TEXT SECTION -
We are all familiar with talking about atoms being chemically different depending on the functional group in which they exist - e.g. ether, carbonyl, and alcoholic oxygens - and this categorisation of atoms forms basis of forcefield writing. That is, a large number of different molecules and types of molecule should be described by a small set of different atoms, i.e. atom types. At the simplest level, the connectivity of an atom is enough to uniquely identify its specific type.

Some methods to use this information to uniquely assign types to atomic centres involve deriving a unique integer from the local connectivity of the atom (e.g. the SATIS method REF XXX), but including information beyond second neighbours is rather impractical. Others use a typing 'language' to describe individual elements of the topology of atoms in molecules, and are flexible enough to be able to describe complex situations in a more satisfactory way (e.g. that employed in Vega ref XXX). Aten uses the latter style and provides a clear, powerful, and chemically-intuitive way of describing atom types in, most importantly, a readable and easily comprehended style.

Type descriptions are used primarily for assigning forcefield types, but also make for an extremely useful way to select specific atoms as well.

Language Examples

Type descriptions in Aten use connectivity to other atoms as a basis, extending easily to rings (and the constituent atoms), lists of allowable elements in certain connections, atom hybridicities, and local atom geometries. Descriptions can be nested to arbitrary depth since the algorithm is recursive, and may be re-used in other atom's type descriptions to simplify their identification. Time to jump straight in with some examples. Note that these examples only serve to illustrate the concepts of describing chemical environment at different levels. They may not provide the most elegant descriptions to the problem at hand, don't take advantage of reusing types (see Section 12.5.4), and certainly aren’t the only ways of writing the descriptions.

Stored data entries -

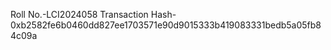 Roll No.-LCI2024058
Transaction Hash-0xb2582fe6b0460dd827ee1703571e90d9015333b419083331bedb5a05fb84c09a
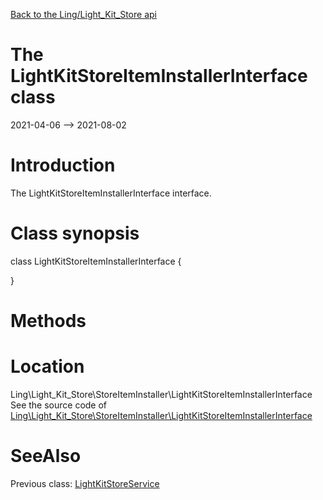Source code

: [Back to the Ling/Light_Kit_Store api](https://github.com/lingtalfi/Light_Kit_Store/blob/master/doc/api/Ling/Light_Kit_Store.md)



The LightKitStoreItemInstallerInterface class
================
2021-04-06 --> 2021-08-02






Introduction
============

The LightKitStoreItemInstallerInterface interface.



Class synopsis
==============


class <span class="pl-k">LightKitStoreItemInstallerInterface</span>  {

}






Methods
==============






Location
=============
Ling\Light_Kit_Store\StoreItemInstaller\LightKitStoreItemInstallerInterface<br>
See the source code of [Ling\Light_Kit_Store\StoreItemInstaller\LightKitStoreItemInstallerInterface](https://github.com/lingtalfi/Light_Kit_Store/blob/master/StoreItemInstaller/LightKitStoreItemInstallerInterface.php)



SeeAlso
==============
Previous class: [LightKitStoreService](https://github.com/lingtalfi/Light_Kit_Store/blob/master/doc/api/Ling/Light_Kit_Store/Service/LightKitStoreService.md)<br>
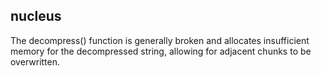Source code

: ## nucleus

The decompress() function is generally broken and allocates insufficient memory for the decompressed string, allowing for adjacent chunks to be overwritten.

WORK REQUEST 1 -
Transcribe the atom typing passage from "Some methods to" up to and including "easily comprehended style.".
WORK REQUEST 2 -
Answer the following questions using the atom typing passage.
(a) What do some typing methods, such as the SATIS method, derive from the local connectivity of an atom?
(b) Apart from assigning forcefield types, what are type descriptions described as useful for?
(c) Why can descriptions be nested to arbitrary depth?
WORK REQUEST 3 -
Determine whether each statement agrees with the atom typing passage, answering yes or no and quoting the words that decide it.
(a) Aten uses a typing language rather than deriving a unique integer from connectivity.
(b) The examples are presented as the most elegant descriptions possible.
(c) Including information beyond second neighbours is described as straightforward for methods that derive an integer.

TASK RESULT 1 -
Some methods to use this information to uniquely assign types to atomic centres involve deriving a unique integer from the local connectivity of the atom (e.g. the SATIS method REF XXX), but including information beyond second neighbours is rather impractical. Others use a typing 'language' to describe individual elements of the topology of atoms in molecules, and are flexible enough to be able to describe complex situations in a more satisfactory way (e.g. that employed in Vega ref XXX). Aten uses the latter style and provides a clear, powerful, and chemically-intuitive way of describing atom types in, most importantly, a readable and easily comprehended style.

TASK RESULT 2 -
(a) A unique integer.
(b) Selecting specific atoms.
(c) Because the algorithm is recursive.

TASK RESULT 3 -
(a) Yes: "Aten uses the latter style"
(b) No: "They may not provide the most elegant descriptions to the problem at hand"
(c) No: "including information beyond second neighbours is rather impractical"